Using Rollup to merge old logs with Elasticsearch 6.3

Log storage and analysis is one of the most popular usage of Elasticsearch today1, it’s easy and it scales. But quickly enough, adding nodes cost too much money and storing logs from multiple months or years can be tricky.

A solution I often see when doing Elasticsearch Consulting (shameless plug) is to keep only detailed logs for the most consulted time range (the last 60 days i.e.), and to merge older logs in a new index, by day or by month, instead of having one log per event. This allows us to have a huge retention period without the pain of dealing with large indexes and enormous bills from Amazon 💸.

This merging is usually done by hand, with the help of the Bulk, the Scan, Scroll and the Delete By Query APIs… But this time is gone, as Elasticsearch 6.3 now ships with a Rolling Up functionality I’m going to cover in this article.

⚠️ This functionality is part of X-Pack Basic and is marked as experimental.

think-of-bytes

Gif from https://twitter.com/elastic/status/1007281219988582400.

Summarizing historical data

Getting some data in

I will use this awesome python tool to quickly generate one million fake logs (urls.txt is just a list of real urls):

python es_test_data.py --es_url=http://localhost:9200 --count=1000000 --dict_file=urls.txt --index_name=access_logs --format=url:dict:1:1,bytes:int:1337:9999,datetime:tstxt

It will generate documents like this:

{
  "_index": "access_logs",
  "_type": "test_type",
  "_id": "_b0fb2QBzU1iuAe3M6NW",
  "_score": 1,
  "_source": {
    "url": "/blog/typography-the-right-way-with-jolitypo",
    "bytes": 5319,
    "datetime": "2018-07-26T19:52:02.000-0000"
  }
}

I use them to graph hits per pages and downloaded bytes in time:

So right now my index access_logs is full of logs of the last 30 days, but I only need fine granularity over the last 10 days. Let’s create the Rolling Up Job to merge older than 10 days logs into groups of one hour.

Building a Rollup Job

This query will create a job called access_logs, merging documents by url and grouping them by hour, only for documents older than 10 days:

PUT _xpack/rollup/job/access_logs
{
  "index_pattern": "access_logs",
  "rollup_index": "access_logs_rollup",
  "cron": "*/30 * * * * ?",
  "page_size": 1000,
  "groups" : {
    "date_histogram": {
      "field": "datetime",
      "interval": "1h",
      "delay": "10d"
    },
    "terms": {
      "fields": ["url.keyword"]
    }
  },
  "metrics": [
    {
      "field": "bytes",
      "metrics": ["min", "max", "sum"]
    }
  ]
}

The job will not run right away, we have to start it and then it will run automatically, following the “cron” option schedule.

POST /_xpack/rollup/job/access_logs/_start

Then, we can see it’s running via the Task API:

GET /_tasks?detailed=true&actions=xpack/rollup*

Looking at the data

If you look at our new access_logs_rollup index, we will see documents like this:

{
  "_index": "access_logs_rollup",
  "_type": "_doc",
  "_id": "873201474",
  "_score": 1,
  "_source": {
    "datetime.date_histogram.interval": "1h",
    "bytes.max.value": 6958,
    "datetime.date_histogram.timestamp": 1528286400000,
    "url.keyword.terms.value": "/blog",
    "_rollup.version": 1,
    "datetime.date_histogram.time_zone": "UTC",
    "bytes.sum.value": 12010,
    "url.keyword.terms._count": 2,
    "bytes.min.value": 5052,
    "datetime.date_histogram._count": 2,
    "_rollup.id": "access_logs"

§ **Goal a**
Please pull out every line of the entries that contains the word "leaves".

§ **Data shown**
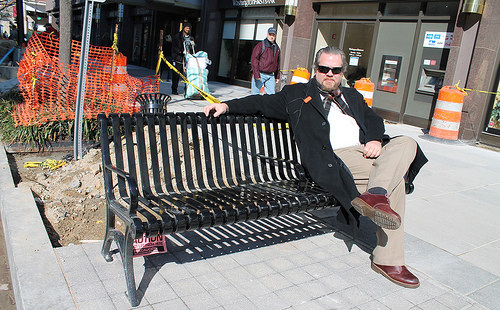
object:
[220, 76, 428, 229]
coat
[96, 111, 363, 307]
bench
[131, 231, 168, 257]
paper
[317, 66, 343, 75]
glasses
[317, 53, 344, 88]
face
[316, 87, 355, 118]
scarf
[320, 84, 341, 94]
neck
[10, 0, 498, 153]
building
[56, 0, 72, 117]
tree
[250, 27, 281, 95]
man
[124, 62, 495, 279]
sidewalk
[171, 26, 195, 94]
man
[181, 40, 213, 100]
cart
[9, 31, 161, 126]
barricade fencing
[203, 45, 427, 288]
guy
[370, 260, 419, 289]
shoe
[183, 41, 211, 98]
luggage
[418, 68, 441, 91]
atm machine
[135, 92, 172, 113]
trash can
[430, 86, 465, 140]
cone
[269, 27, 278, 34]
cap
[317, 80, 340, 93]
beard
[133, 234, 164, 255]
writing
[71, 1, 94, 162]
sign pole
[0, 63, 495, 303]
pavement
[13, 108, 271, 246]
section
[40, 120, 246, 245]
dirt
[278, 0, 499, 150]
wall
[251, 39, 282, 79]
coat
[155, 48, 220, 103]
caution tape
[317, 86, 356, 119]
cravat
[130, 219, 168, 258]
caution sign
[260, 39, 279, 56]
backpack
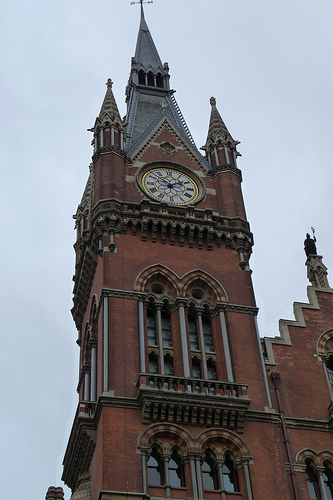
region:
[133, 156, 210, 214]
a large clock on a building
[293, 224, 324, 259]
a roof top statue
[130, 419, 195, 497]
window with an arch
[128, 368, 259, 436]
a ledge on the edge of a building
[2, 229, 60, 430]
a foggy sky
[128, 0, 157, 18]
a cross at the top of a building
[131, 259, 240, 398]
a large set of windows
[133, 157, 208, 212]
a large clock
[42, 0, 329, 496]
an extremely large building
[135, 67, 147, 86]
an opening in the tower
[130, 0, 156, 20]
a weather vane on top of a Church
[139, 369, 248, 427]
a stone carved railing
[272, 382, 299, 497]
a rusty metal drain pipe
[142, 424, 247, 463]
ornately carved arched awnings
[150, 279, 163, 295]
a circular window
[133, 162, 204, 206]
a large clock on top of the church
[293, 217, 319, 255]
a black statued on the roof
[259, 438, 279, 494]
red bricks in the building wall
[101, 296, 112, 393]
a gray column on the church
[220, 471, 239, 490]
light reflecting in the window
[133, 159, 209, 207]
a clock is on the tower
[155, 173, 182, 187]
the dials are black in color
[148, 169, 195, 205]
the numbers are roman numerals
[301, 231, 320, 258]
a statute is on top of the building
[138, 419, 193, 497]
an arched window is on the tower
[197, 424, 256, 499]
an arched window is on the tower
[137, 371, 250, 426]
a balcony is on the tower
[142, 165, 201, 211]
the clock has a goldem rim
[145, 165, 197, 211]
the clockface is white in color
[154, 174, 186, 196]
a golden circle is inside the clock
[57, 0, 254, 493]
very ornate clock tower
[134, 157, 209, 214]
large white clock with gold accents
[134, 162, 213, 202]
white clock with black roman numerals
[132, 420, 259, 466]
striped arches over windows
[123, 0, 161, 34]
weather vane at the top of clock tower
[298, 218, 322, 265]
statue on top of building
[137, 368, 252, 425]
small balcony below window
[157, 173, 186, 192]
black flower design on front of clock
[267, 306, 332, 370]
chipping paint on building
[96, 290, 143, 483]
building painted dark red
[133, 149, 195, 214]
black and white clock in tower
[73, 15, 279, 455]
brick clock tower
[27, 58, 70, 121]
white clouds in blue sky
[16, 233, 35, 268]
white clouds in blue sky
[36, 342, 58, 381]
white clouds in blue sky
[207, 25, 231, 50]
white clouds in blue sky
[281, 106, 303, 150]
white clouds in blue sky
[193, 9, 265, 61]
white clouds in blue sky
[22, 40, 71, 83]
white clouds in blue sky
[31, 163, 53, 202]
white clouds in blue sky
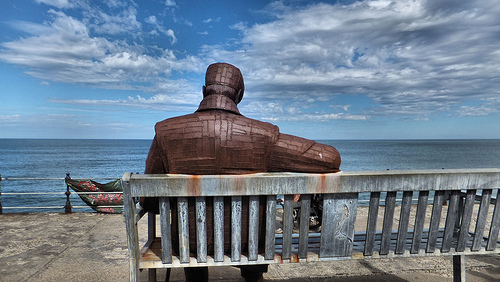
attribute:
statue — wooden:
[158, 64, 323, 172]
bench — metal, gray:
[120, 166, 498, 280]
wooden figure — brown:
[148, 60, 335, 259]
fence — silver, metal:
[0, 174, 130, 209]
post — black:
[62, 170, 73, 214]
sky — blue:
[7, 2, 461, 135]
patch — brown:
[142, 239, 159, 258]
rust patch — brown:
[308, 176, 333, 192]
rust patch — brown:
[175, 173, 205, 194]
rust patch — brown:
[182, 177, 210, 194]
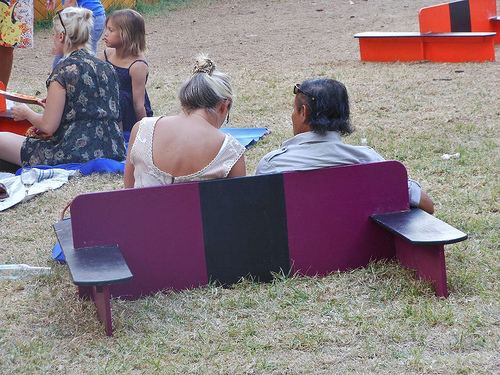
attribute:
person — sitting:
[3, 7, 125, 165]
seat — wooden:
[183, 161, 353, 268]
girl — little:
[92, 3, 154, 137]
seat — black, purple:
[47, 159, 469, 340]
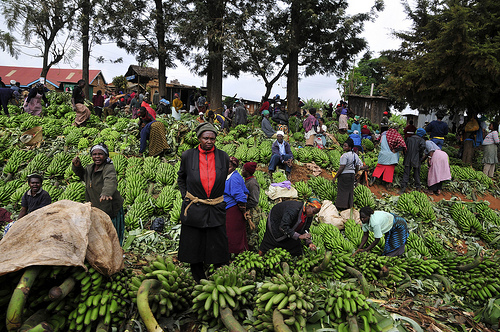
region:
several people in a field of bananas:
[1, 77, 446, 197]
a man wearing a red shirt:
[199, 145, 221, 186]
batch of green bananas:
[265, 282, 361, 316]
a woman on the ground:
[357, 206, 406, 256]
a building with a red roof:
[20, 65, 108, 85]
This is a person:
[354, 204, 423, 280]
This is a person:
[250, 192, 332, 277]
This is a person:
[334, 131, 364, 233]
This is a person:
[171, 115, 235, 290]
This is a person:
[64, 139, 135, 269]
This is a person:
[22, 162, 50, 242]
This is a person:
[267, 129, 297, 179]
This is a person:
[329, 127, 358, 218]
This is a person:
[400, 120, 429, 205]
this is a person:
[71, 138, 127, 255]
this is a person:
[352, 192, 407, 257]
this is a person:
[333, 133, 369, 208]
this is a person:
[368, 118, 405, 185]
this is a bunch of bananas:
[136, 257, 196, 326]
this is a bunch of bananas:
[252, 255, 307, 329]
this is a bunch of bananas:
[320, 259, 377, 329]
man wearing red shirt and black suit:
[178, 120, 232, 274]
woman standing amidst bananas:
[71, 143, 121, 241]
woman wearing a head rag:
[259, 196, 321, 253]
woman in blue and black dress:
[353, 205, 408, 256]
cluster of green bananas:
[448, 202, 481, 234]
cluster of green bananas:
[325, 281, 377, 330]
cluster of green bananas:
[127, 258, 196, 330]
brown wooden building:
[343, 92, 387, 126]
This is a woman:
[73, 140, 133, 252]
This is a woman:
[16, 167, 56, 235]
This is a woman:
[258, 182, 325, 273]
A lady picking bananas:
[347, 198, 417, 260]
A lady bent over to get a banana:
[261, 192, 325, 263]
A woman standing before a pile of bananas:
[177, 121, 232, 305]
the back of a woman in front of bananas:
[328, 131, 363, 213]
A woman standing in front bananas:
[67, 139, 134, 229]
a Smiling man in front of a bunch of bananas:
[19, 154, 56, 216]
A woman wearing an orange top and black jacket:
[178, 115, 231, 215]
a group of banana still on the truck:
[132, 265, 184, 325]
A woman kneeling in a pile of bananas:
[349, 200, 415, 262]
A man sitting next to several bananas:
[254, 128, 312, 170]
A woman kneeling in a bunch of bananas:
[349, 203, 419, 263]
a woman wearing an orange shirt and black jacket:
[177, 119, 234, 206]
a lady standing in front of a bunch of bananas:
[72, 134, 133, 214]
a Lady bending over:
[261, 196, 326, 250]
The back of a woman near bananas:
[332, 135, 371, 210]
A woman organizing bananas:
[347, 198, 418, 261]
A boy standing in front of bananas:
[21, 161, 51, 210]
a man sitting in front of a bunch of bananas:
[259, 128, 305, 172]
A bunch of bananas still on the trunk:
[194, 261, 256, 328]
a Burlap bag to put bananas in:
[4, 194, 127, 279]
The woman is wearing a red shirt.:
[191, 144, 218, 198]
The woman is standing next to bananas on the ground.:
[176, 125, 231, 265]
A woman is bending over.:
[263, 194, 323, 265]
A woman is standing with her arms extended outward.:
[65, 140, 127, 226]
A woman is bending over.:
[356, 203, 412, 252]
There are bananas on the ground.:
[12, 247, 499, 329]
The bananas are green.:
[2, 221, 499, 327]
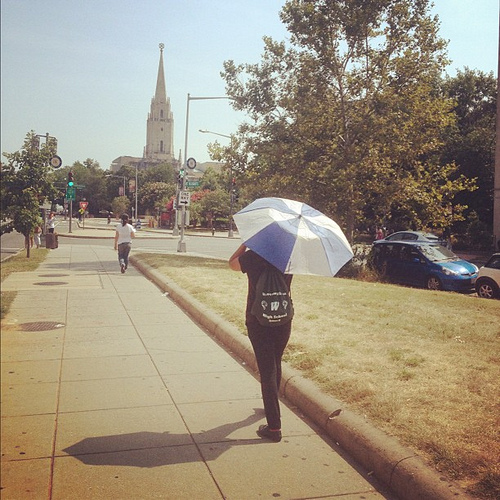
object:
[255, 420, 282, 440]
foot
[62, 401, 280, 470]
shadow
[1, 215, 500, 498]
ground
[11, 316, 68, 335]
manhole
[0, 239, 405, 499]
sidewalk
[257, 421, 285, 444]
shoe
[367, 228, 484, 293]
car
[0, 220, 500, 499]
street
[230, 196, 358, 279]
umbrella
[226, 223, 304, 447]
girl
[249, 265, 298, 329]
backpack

--

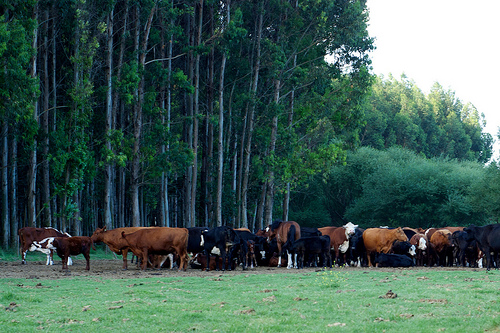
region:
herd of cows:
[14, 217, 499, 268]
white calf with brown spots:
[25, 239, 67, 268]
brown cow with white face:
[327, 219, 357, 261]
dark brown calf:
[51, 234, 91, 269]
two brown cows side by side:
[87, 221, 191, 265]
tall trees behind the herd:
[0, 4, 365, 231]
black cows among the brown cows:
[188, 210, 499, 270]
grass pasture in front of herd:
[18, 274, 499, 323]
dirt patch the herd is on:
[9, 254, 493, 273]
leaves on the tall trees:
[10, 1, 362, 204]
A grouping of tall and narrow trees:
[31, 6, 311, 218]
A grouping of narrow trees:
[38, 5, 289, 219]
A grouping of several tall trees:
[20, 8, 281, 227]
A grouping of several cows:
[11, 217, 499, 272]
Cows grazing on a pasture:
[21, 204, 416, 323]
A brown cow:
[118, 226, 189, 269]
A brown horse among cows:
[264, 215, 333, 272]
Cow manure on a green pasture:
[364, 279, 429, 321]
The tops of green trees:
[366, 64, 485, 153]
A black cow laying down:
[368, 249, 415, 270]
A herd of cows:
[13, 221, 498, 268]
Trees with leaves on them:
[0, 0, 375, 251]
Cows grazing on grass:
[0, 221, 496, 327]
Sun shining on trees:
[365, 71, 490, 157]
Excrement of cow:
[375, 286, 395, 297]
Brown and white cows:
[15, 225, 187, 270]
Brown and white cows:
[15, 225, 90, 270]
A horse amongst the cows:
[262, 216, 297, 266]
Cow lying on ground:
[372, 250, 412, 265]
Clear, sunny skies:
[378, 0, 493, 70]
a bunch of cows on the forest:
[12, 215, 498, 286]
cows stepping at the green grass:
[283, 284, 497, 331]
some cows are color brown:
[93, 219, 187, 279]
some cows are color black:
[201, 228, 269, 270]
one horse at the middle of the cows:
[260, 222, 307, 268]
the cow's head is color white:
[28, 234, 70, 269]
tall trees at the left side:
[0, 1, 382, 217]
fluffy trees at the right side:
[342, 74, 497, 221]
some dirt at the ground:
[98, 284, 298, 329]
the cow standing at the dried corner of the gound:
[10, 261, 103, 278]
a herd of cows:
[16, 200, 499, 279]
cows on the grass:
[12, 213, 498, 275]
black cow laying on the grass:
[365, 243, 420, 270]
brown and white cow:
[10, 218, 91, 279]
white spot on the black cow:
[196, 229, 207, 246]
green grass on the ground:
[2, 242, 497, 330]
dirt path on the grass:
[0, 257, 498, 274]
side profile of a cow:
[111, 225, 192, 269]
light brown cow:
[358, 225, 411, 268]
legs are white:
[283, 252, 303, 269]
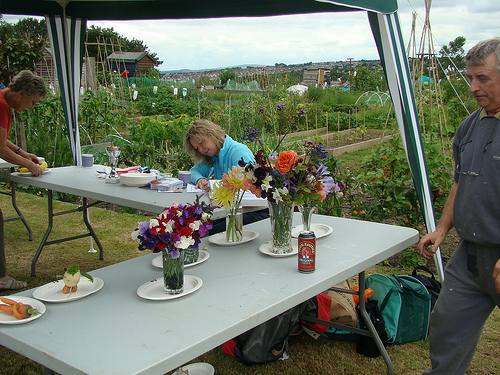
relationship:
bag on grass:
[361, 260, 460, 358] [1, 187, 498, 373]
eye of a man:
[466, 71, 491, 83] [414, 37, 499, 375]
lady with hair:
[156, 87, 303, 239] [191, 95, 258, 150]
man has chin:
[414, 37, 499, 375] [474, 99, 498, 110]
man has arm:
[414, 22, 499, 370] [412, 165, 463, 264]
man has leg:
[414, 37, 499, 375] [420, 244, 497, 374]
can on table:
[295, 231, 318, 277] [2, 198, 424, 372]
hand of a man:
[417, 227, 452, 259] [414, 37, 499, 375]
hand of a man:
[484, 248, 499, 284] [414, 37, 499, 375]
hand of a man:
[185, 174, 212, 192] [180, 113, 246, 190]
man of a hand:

--

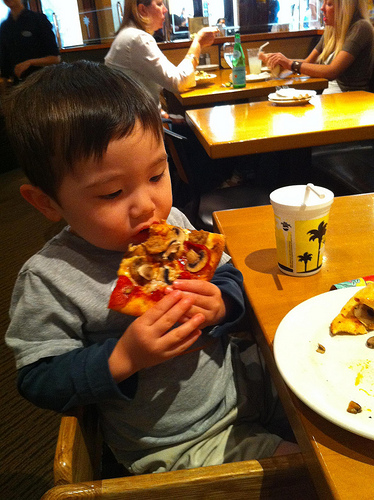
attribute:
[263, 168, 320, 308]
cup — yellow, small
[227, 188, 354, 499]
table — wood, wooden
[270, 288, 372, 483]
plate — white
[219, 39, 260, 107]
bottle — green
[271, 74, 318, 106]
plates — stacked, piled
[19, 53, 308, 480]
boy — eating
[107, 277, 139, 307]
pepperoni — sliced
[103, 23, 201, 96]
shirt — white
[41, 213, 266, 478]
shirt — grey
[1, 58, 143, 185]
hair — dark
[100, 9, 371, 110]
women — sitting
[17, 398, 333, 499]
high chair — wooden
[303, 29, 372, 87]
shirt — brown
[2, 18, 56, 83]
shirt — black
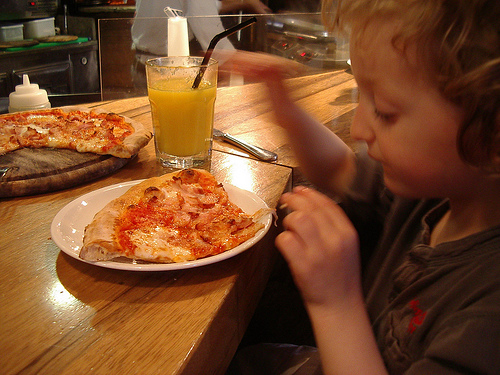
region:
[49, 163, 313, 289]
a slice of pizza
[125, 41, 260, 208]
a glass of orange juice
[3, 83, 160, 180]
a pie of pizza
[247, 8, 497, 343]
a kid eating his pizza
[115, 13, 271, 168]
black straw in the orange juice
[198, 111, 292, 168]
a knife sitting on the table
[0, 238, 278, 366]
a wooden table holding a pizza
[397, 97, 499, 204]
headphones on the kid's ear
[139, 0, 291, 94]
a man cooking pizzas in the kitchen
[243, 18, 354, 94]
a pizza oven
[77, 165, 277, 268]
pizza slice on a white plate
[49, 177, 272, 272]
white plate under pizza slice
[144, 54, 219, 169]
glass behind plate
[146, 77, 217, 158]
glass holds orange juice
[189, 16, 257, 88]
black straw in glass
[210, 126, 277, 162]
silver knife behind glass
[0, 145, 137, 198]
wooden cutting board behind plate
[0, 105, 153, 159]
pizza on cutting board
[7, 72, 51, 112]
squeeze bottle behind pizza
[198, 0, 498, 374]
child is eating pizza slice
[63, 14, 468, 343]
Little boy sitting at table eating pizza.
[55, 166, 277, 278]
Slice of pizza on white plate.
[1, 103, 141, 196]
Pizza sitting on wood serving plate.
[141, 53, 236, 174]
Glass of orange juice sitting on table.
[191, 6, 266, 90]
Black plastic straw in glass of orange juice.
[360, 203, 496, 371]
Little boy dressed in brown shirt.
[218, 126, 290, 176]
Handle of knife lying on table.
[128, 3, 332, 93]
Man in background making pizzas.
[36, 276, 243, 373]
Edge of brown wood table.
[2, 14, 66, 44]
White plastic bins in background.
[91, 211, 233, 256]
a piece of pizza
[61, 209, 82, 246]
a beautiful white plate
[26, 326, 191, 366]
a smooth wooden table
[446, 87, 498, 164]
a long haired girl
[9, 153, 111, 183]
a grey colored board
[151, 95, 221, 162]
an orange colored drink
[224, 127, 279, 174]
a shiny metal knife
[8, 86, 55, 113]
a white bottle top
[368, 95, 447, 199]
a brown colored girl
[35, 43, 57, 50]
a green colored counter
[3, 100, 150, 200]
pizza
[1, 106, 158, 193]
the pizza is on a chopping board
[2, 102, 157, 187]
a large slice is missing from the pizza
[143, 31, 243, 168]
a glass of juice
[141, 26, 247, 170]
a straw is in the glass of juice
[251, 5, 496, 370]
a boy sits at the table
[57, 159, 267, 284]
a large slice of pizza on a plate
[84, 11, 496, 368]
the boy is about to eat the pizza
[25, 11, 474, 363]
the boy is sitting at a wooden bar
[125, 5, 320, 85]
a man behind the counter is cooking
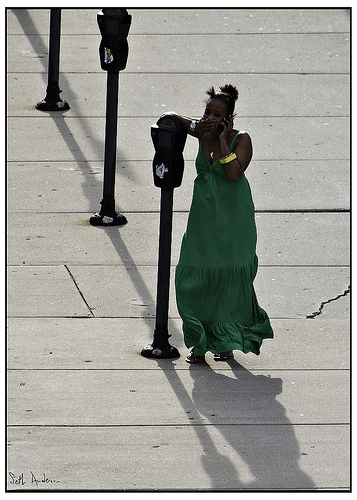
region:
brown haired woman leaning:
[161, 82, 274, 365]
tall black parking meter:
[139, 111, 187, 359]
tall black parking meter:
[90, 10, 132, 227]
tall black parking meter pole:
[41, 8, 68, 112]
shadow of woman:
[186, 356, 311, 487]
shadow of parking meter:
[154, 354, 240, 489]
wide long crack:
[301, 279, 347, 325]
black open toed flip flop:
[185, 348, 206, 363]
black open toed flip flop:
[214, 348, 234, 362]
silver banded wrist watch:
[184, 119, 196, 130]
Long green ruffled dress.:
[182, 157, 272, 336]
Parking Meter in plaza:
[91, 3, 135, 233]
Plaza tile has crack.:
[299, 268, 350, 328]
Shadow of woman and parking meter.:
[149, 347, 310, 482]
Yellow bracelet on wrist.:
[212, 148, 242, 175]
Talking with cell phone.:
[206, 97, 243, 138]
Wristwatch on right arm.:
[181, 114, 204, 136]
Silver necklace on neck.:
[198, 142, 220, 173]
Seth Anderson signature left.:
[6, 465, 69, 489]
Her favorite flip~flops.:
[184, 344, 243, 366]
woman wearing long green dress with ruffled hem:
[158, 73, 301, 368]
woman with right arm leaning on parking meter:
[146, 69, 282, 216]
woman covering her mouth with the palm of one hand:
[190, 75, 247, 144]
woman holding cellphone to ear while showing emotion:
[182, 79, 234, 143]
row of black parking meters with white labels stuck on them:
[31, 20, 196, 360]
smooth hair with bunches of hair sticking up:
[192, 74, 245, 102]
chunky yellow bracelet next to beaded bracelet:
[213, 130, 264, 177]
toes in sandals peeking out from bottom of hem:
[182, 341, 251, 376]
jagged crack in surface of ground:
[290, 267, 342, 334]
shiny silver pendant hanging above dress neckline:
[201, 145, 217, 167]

§ **Goal b**
List the command-line options passed to es_test_data.py in the Elasticsearch Rollup article.

§ **Correct output a**
leaves on the tall trees:
Trees with leaves on them:

§ **Correct output b**
--es_url
--count
--dict_file
--index_name
--format